A 29ª câmara de Direito Privado do TJ/SP determinou que agência de turismo restitua valores pagos por consumidora após o cancelamento de viagem internacional. Para o colegiado, é indevida a retenção de taxa de serviços quando o contrato de adesão não foi assinado, inexistindo prova de ciência inequívoca e de aceitação expressa de cláusula que limita direitos do consumidor.
Entenda o caso
Em julho de 2024, a autora adquiriu pacote turístico para viagem a Israel, programada para o Carnaval de 2025, no valor de R$ 26.307, a ser pago em 15 parcelas. Após quitar quatro prestações, que totalizaram R$ 7.015,20, a agência comunicou o cancelamento da viagem em razão da guerra entre Israel e Hamas, oferecendo o reagendamento para o final de 2025.
A consumidora informou que a nova data era inviável e que não lhe foram apresentadas alternativas adequadas de reembolso. Sustentou, ainda, que não assinou contrato de prestação de serviços e que, ao solicitar a devolução dos valores, foi condicionada à assinatura de distrato com retenção de parte significativa do montante pago, apesar de o cancelamento não ter ocorrido por sua iniciativa.
Em defesa, a agência afirmou que o contrato foi enviado por e-mail antes do início dos pagamentos e que a quitação dos boletos configuraria aceitação tácita das cláusulas contratuais, inclusive da previsão de retenção de 10% do valor do pacote a título de taxa de serviços. Alegou, também, que o adiamento da viagem teria sido solicitado pelo líder do grupo e aceito pela maioria dos viajantes.

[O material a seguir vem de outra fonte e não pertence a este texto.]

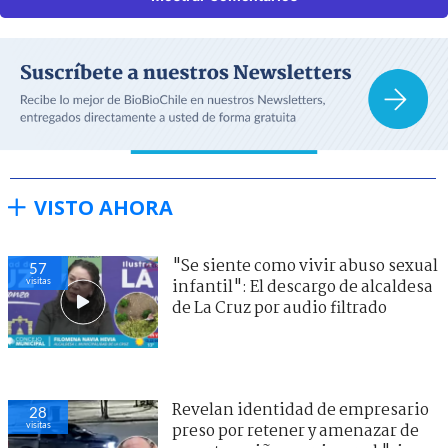
VISTO AHORA
"Se siente como vivir abuso sexual
57
visitas
infantil": El descargo de alcaldesa
de La Cruz por audio filtrado
Revelan identidad de empresario
28
visitas
preso por retener y amenazar de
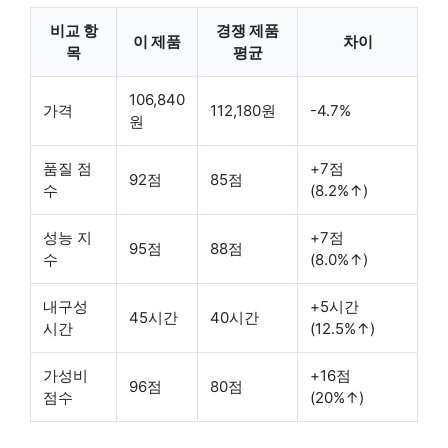
비교 항
경쟁 제품
이 제품
차이
목
평균
106,840
가격
112,180원
-4.7%
원
품질 점
+7점
92점
85점
수
(8.2%↑)
성능 지
+7점
95점
88점
수
(8.0%↑)
내구성
+5시간
45시간
40시간
시간
(12.5%↑)
가성비
+16점
96점
80점
점수
(20%↑)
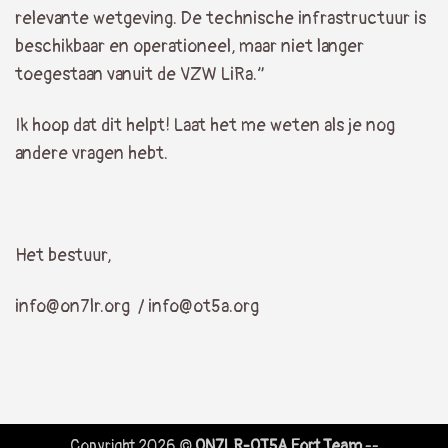
relevante wetgeving. De technische infrastructuur is
beschikbaar en operationeel, maar niet langer
toegestaan vanuit de VZW LiRa.”
Ik hoop dat dit helpt! Laat het me weten als je nog
andere vragen hebt.
Het bestuur,
info@on7lr.org / info@ot5a.org
Copyright 2026 ©
ON7LR-OT5A Fort Team
--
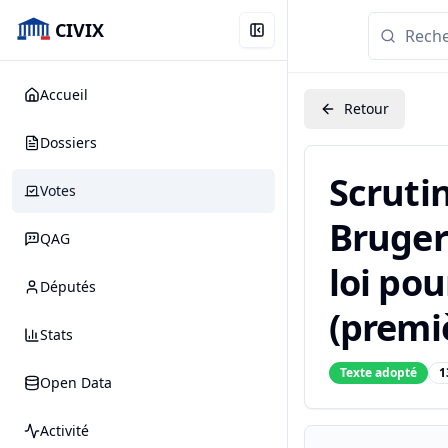
CIVIX
Accueil
Retour
Dossiers
Scruti
Votes
Brugero
QAG
loi po
Députés
(premiè
Stats
Texte adopté
1
Open Data
Activité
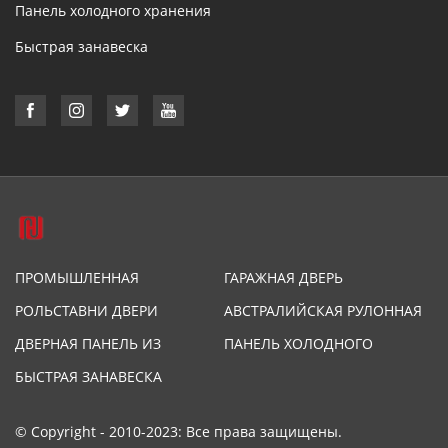
Панель холодного хранения
Быстрая занавеска
ПРОМЫШЛЕННАЯ
ГАРАЖНАЯ ДВЕРЬ
ПОДЪЕМНАЯ ДВЕРЬ
РОЛЬСТАВНИ ДВЕРИ
АВСТРАЛИЙСКАЯ РУЛОННАЯ
ДВЕРЬ
ДВЕРНАЯ ПАНЕЛЬ ИЗ
ПАНЕЛЬ ХОЛОДНОГО
ПЕНОПОЛИУРЕТАНА
ХРАНЕНИЯ
БЫСТРАЯ ЗАНАВЕСКА
© Copyright - 2010-2023: Все права защищены.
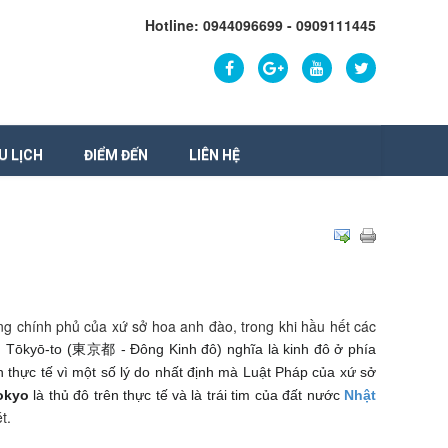
Hotline: 0944096699 - 0909111445
U LỊCH
ĐIỂM ĐẾN
LIÊN HỆ
g chính phủ của xứ sở hoa anh đào, trong khi hầu hết các
tên Tōkyō-to (東京都 - Đông Kinh đô) nghĩa là kinh đô ở phía
n thực tế vì một số lý do nhất định mà Luật Pháp của xứ sở
okyo
là thủ đô trên thực tế và là trái tim của đất nước
Nhật
t.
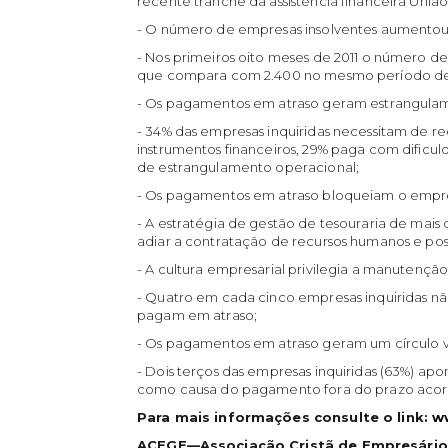
recente tranche da assistência financeira União
- O número de empresas insolventes aumentou
- Nos primeiros oito meses de 2011 o número d
que compara com 2.400 no mesmo período de
- Os pagamentos em atraso geram estrangulame
- 34% das empresas inquiridas necessitam de re
instrumentos financeiros, 29% paga com dificu
de estrangulamento operacional;
- Os pagamentos em atraso bloqueiam o empre
- A estratégia de gestão de tesouraria de mais
adiar a contratação de recursos humanos e poss
- A cultura empresarial privilegia a manutenç
- Quatro em cada cinco empresas inquiridas nã
pagam em atraso;
- Os pagamentos em atraso geram um círculo v
- Dois terços das empresas inquiridas (63%) a
como causa do pagamento fora do prazo acord
Para mais informações consulte o link:
w
ACEGE—Associação Cristã de Empresário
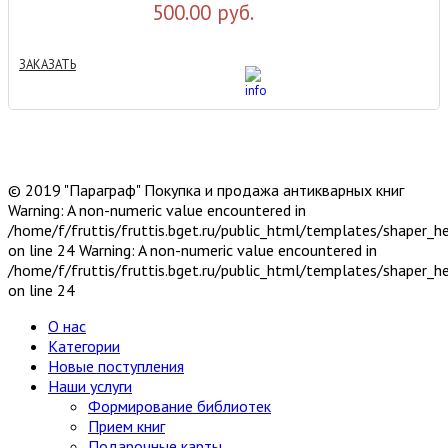
500.00 руб.
ЗАКАЗАТЬ
© 2019 "Параграф" Покупка и продажа антикварных книг
Warning: A non-numeric value encountered in
/home/f/fruttis/fruttis.bget.ru/public_html/templates/shaper_
on line 24 Warning: A non-numeric value encountered in
/home/f/fruttis/fruttis.bget.ru/public_html/templates/shaper_
on line 24
О нас
Категории
Новые поступления
Наши услуги
Формирование библиотек
Прием книг
Подарочные карты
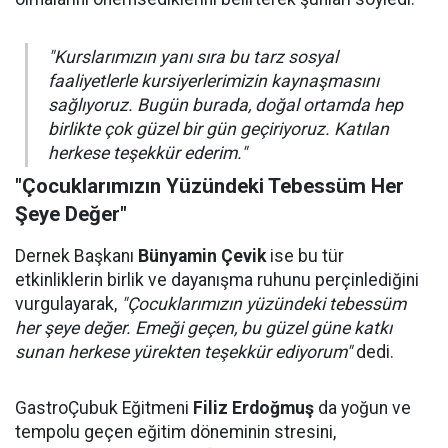
"Kurslarımızın yanı sıra bu tarz sosyal
faaliyetlerle kursiyerlerimizin kaynaşmasını
sağlıyoruz. Bugün burada, doğal ortamda hep
birlikte çok güzel bir gün geçiriyoruz. Katılan
herkese teşekkür ederim."
"Çocuklarımızın Yüzündeki Tebessüm Her
Şeye Değer"
Dernek Başkanı
Bünyamin Çevik
ise bu tür
etkinliklerin birlik ve dayanışma ruhunu perçinlediğini
vurgulayarak,
"Çocuklarımızın yüzündeki tebessüm
her şeye değer. Emeği geçen, bu güzel güne katkı
sunan herkese yürekten teşekkür ediyorum"
dedi.
GastroÇubuk Eğitmeni
Filiz Erdoğmuş
da yoğun ve
tempolu geçen eğitim döneminin stresini,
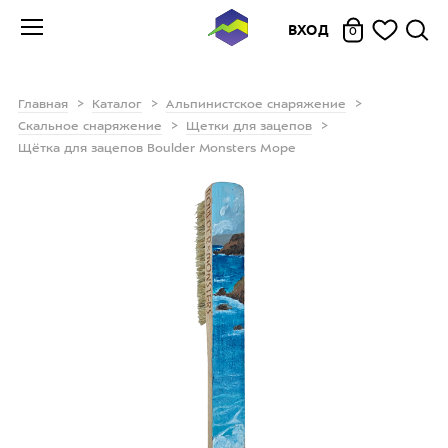
ВХОД
0
Главная
Каталог
Альпинистское снаряжение
Скальное снаряжение
Щетки для зацепов
Щётка для зацепов Boulder Monsters Море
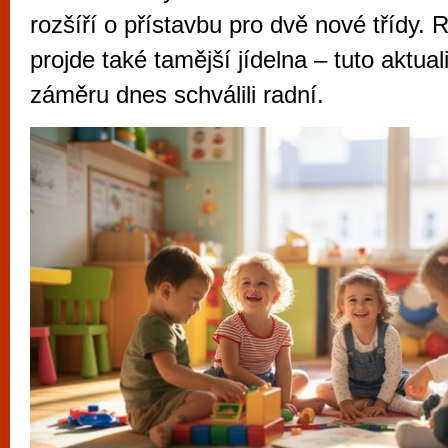
vyzkoušet různé kasinové hry. V neustál
rozšíří o přístavbu pro dvě nové třídy. 
metropoli naleznete širokou nabídku her o
projde také tamější jídelna – tuto aktual
po moderní automaty jak pro pravidelné n
záměru dnes schválili radní.
příležitostné hráče. V...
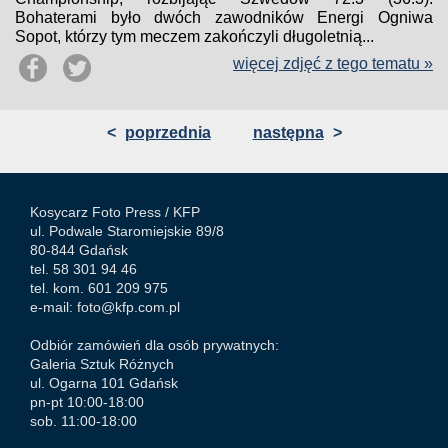
Bohaterami było dwóch zawodników Energi Ogniwa
Sopot, którzy tym meczem zakończyli długoletnią...
więcej zdjęć z tego tematu »
<
poprzednia
następna
>
Kosycarz Foto Press /
KFP
ul. Podwale Staromiejskie 89/8
80-844 Gdańsk
tel. 58 301 94 46
tel. kom. 601 209 975
e-mail:
foto@kfp.com.pl
Odbiór zamówień dla osób prywatnych:
Galeria Sztuk Różnych
ul. Ogarna 101 Gdańsk
pn-pt 10:00-18:00
sob. 11:00-18:00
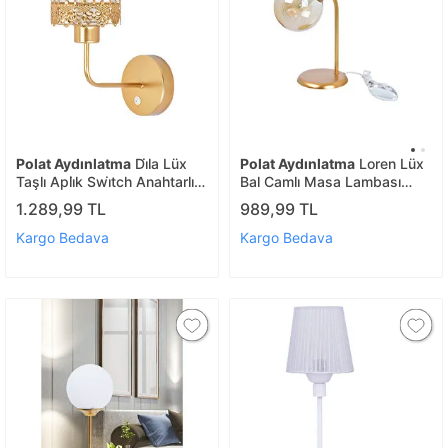
Polat Aydınlatma
Di̇la Lüx
Polat Aydınlatma
Loren Lüx
Taşlı Apli̇k Swi̇tch Anahtarlı
Bal Camlı Masa Lambası
Gold
Gold
1.289,99 TL
989,99 TL
Kargo Bedava
Kargo Bedava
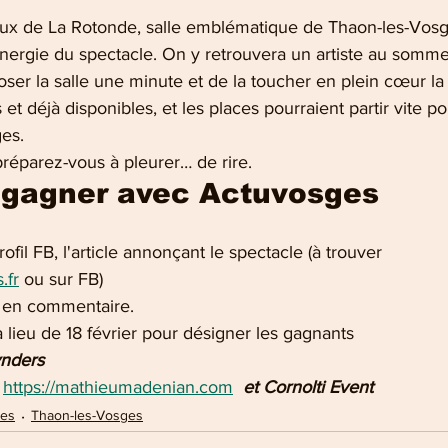
eux de La Rotonde, salle emblématique de Thaon-les-Vosge
énergie du spectacle. On y retrouvera un artiste au sommet
oser la salle une minute et de la toucher en plein cœur la
s et déjà disponibles, et les places pourraient partir vite p
es.
réparez-vous à pleurer… de rire.
 gagner avec Actuvosges
rofil FB, l'article annonçant le spectacle (à trouver
.fr
 ou sur FB)
s en commentaire.
a lieu de 18 février pour désigner les gagnants
ynders
https://mathieumadenian.com
et Cornolti Event
ges
Thaon-les-Vosges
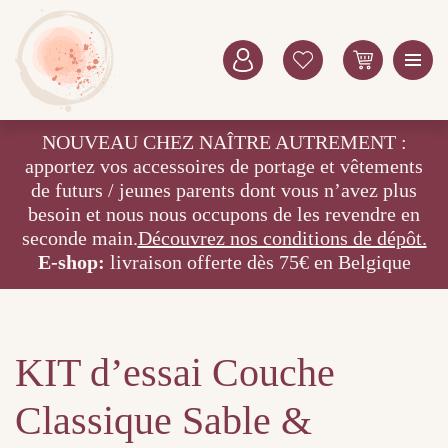
NOUVEAU CHEZ NAÎTRE AUTREMENT :
apportez vos accessoires de portage et vêtements
de futurs / jeunes parents dont vous n’avez plus
besoin et nous nous occupons de les revendre en
seconde main.
Découvrez nos conditions de dépôt.
E-shop:
livraison offerte dès 75€ en Belgique
KIT d’essai Couche
Classique Sable &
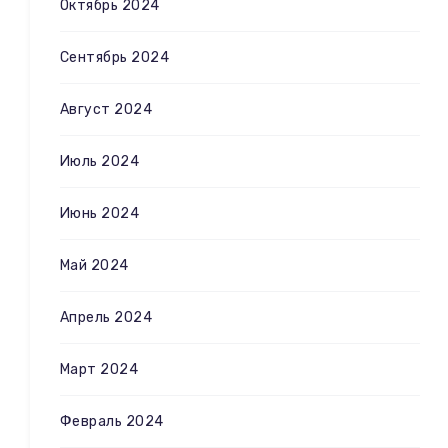
Октябрь 2024
Сентябрь 2024
Август 2024
Июль 2024
Июнь 2024
Май 2024
Апрель 2024
Март 2024
Февраль 2024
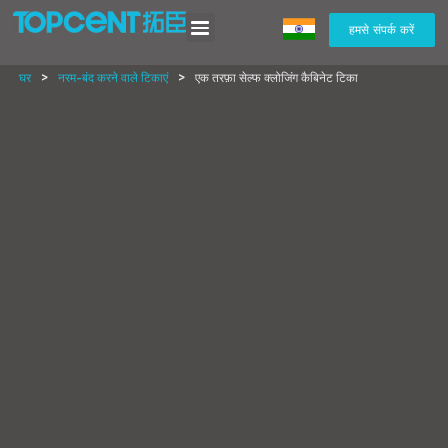
हमसे संपर्क करें
घर
>
नरम-बंद करने वाले टिकाएं
>
एक तरफ़ा सेल्फ क्लोजिंग कैबिनेट टिका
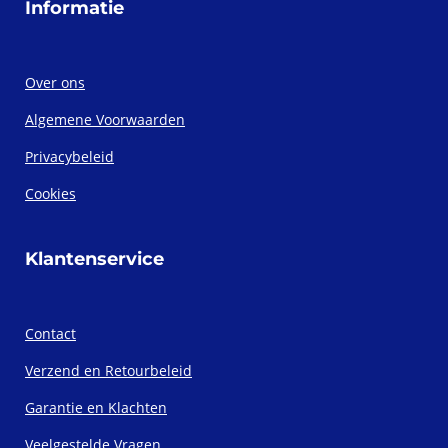
Informatie
Over ons
Algemene Voorwaarden
Privacybeleid
Cookies
Klantenservice
Contact
Verzend en Retourbeleid
Garantie en Klachten
Veelgestelde Vragen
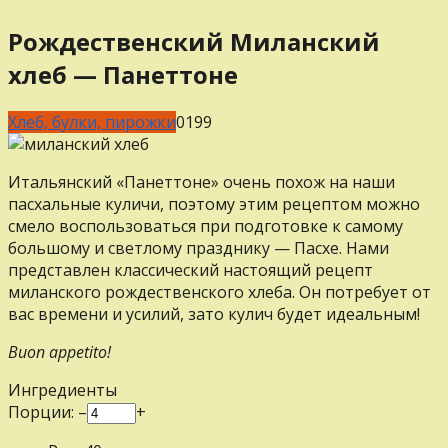
Рождественский Миланский
хлеб — Панеттоне
Хлеб, булки, пирожки
0
199
Итальянский «Панеттоне» очень похож на наши
пасхальные куличи, поэтому этим рецептом можно
смело воспользоваться при подготовке к самому
большому и светлому празднику — Пасхе. Нами
представлен классический настоящий рецепт
миланского рождественского хлеба. Он потребует от
вас времени и усилий, зато кулич будет идеальным!
Buon appetito!
Ингредиенты
Порции:
–
+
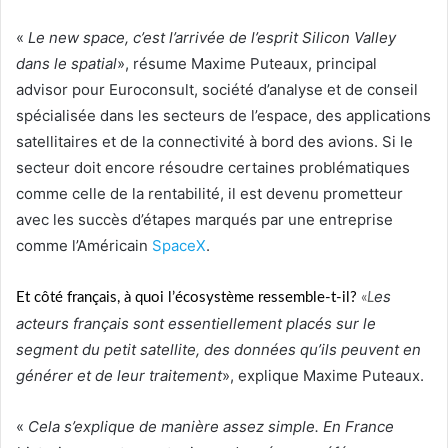
«
Le new space, c’est l’arrivée de l’esprit Silicon Valley
dans le spatial
», résume Maxime Puteaux, principal
advisor pour Euroconsult, société d’analyse et de conseil
spécialisée dans les secteurs de l’espace, des applications
satellitaires et de la connectivité à bord des avions. Si le
secteur doit encore résoudre certaines problématiques
comme celle de la rentabilité, il est devenu prometteur
avec les succès d’étapes marqués par une entreprise
comme l’Américain
SpaceX
.
es
Et côté français, à quoi l’écosystème ressemble-t-il?
«
L
acteurs français sont essentiellement placés sur le
segment du petit satellite, des données qu’ils peuvent en
générer et de leur traitement
», explique Maxime Puteaux.
«
Cela s
’explique de manière assez simple. En France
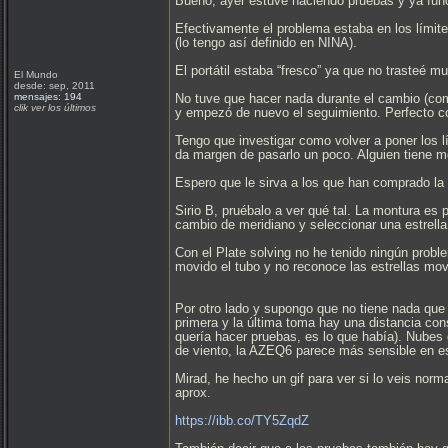
Bueno, ayer estuve haciendo pruebas y ya func
Efectivamente el problema estaba en los límit
(lo tengo así definido en NINA).
El portátil estaba “fresco” ya que no trasteé mu
El Mundo
desde: sep, 2011
mensajes: 194
No tuve que hacer nada durante el cambio (como
clik ver los últimos
y empezó de nuevo el seguimiento. Perfecto c
Tengo que investigar como volver a poner los l
da margen de pasarlo un poco. Alguien tiene 
Espero que le sirva a los que han comprado la
Sirio B, pruébalo a ver qué tal. La montura es
cambio de meridiano y seleccionar una estrell
Con el Plate solving no he tenido ningún prob
movido el tubo y no reconoce las estrellas mov
Por otro lado y supongo que no tiene nada que
primera y la última toma hay una distancia con
quería hacer pruebas, es lo que había). Nubes
de viento, la AZEQ6 parece más sensible en 
Mirad, he hecho un gif para ver si lo veis nor
aprox.
https://ibb.co/TY5ZqdZ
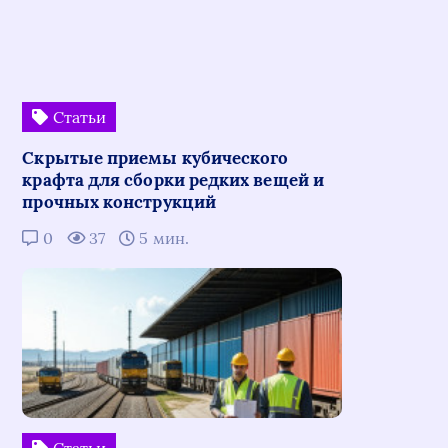
Статьи
Скрытые приемы кубического
крафта для сборки редких вещей и
прочных конструкций
0
37
5 мин.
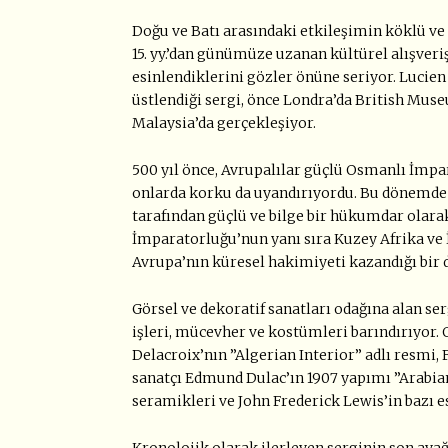
Doğu ve Batı arasındaki etkileşimin köklü ve
15. yy.’dan günümüze uzanan kültürel alışveriş
esinlendiklerini gözler önüne seriyor. Lucie
üstlendiği sergi, önce Londra’da British Mu
Malaysia’da gerçekleşiyor.
500 yıl önce, Avrupalılar güçlü Osmanlı İmpa
onlarda korku da uyandırıyordu. Bu dönemde 1.
tarafından güçlü ve bilge bir hükumdar olara
İmparatorluğu’nun yanı sıra Kuzey Afrika ve İ
Avrupa’nın küresel hakimiyeti kazandığı bir dü
Görsel ve dekoratif sanatları odağına alan ser
işleri, mücevher ve kostümleri barındırıyor.
Delacroix’nın ”Algerian Interior” adlı resmi,
sanatçı Edmund Dulac’ın 1907 yapımı ”Arabian
seramikleri ve John Frederick Lewis’in bazı e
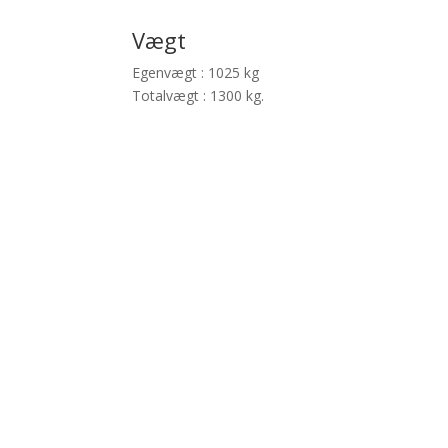
Vægt
Egenvægt : 1025 kg
Totalvægt : 1300 kg.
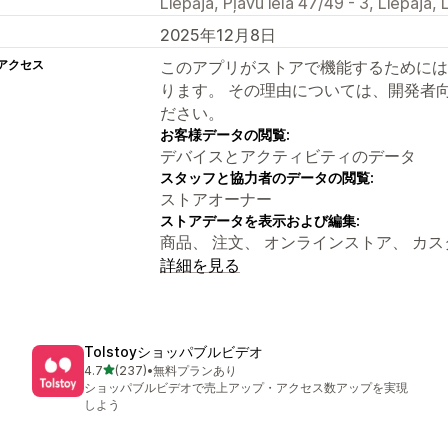
Liepāja, Pļavu iela 47/49 - 3, Liepaja,
2025年12月8日
アクセス
このアプリがストアで機能するためには
ります。 その理由については、開発者
ださい。
お客様データの閲覧:
デバイスとアクティビティのデータ
スタッフと協力者のデータの閲覧:
ストアオーナー
ストアデータを表示および編集:
商品、 注文、 オンラインストア、 カスタムデ
詳細を見る
Tolstoyショッパブルビデオ
5つ星中
4.7
(237)
•
無料プランあり
合計レビュー数：237件
ショッパブルビデオで売上アップ・アクセス数アップを実現
しよう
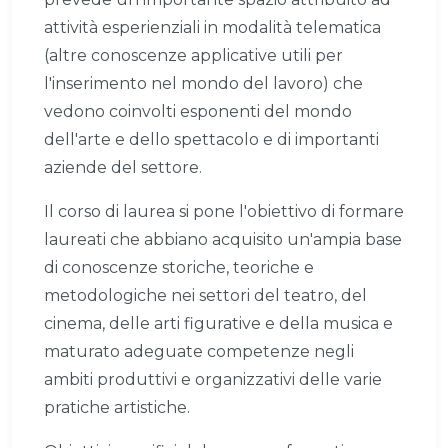
attività esperienziali in modalità telematica
(altre conoscenze applicative utili per
l'inserimento nel mondo del lavoro) che
vedono coinvolti esponenti del mondo
dell'arte e dello spettacolo e di importanti
aziende del settore.
Il corso di laurea si pone l'obiettivo di formare
laureati che abbiano acquisito un'ampia base
di conoscenze storiche, teoriche e
metodologiche nei settori del teatro, del
cinema, delle arti figurative e della musica e
maturato adeguate competenze negli
ambiti produttivi e organizzativi delle varie
pratiche artistiche.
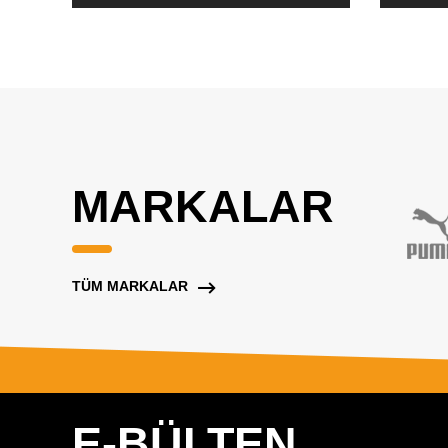
MARKALAR
TÜM MARKALAR
E-BÜLTEN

O juízo de primeiro grau reconheceu que o cancelamento decorreu de motivo de força maior, mas afastou a validade da cláusula que autorizava a retenção da taxa, condenando a ré à restituição do saldo remanescente.
Cláusula restritiva exige concordância expressa
Ao analisar o caso, a relatora, desembargadora Silvia Rocha, destacou que o simples envio do contrato por e-mail, sem assinatura física ou digital, não comprova a ciência inequívoca da consumidora acerca das condições pactuadas, sobretudo de cláusula limitativa de direito.
A relatora afastou a tese de aceitação tácita pelo pagamento das parcelas, ressaltando que cláusulas restritivas exigem concordância expressa, não sendo possível presumir sua aceitação.
"O mero envio de contrato de adesão por meio eletrônico, sem a devida assinatura, digital ou física, não constitui, por si só, a "demonstração inequívoca" de ciência aos termos do negócio. Afinal, não há como saber se a consumidora, idosa, teve real ciência e compreensão de cláusula limitativa que estava inserida no corpo de do contrato.
Ademais, o pagamento das quatro primeiras parcelas não gera presunção de aceitação a todos os termos do negócio, uma vez que cláusula limitativa a direito não pode ser tida como presumidamente aceita, exigindo-se concordância expressa, o que não ocorreu no caso."
Com esse entendimento, o TJ/SP negou provimento ao recurso e manteve a condenação à restituição dos valores pagos.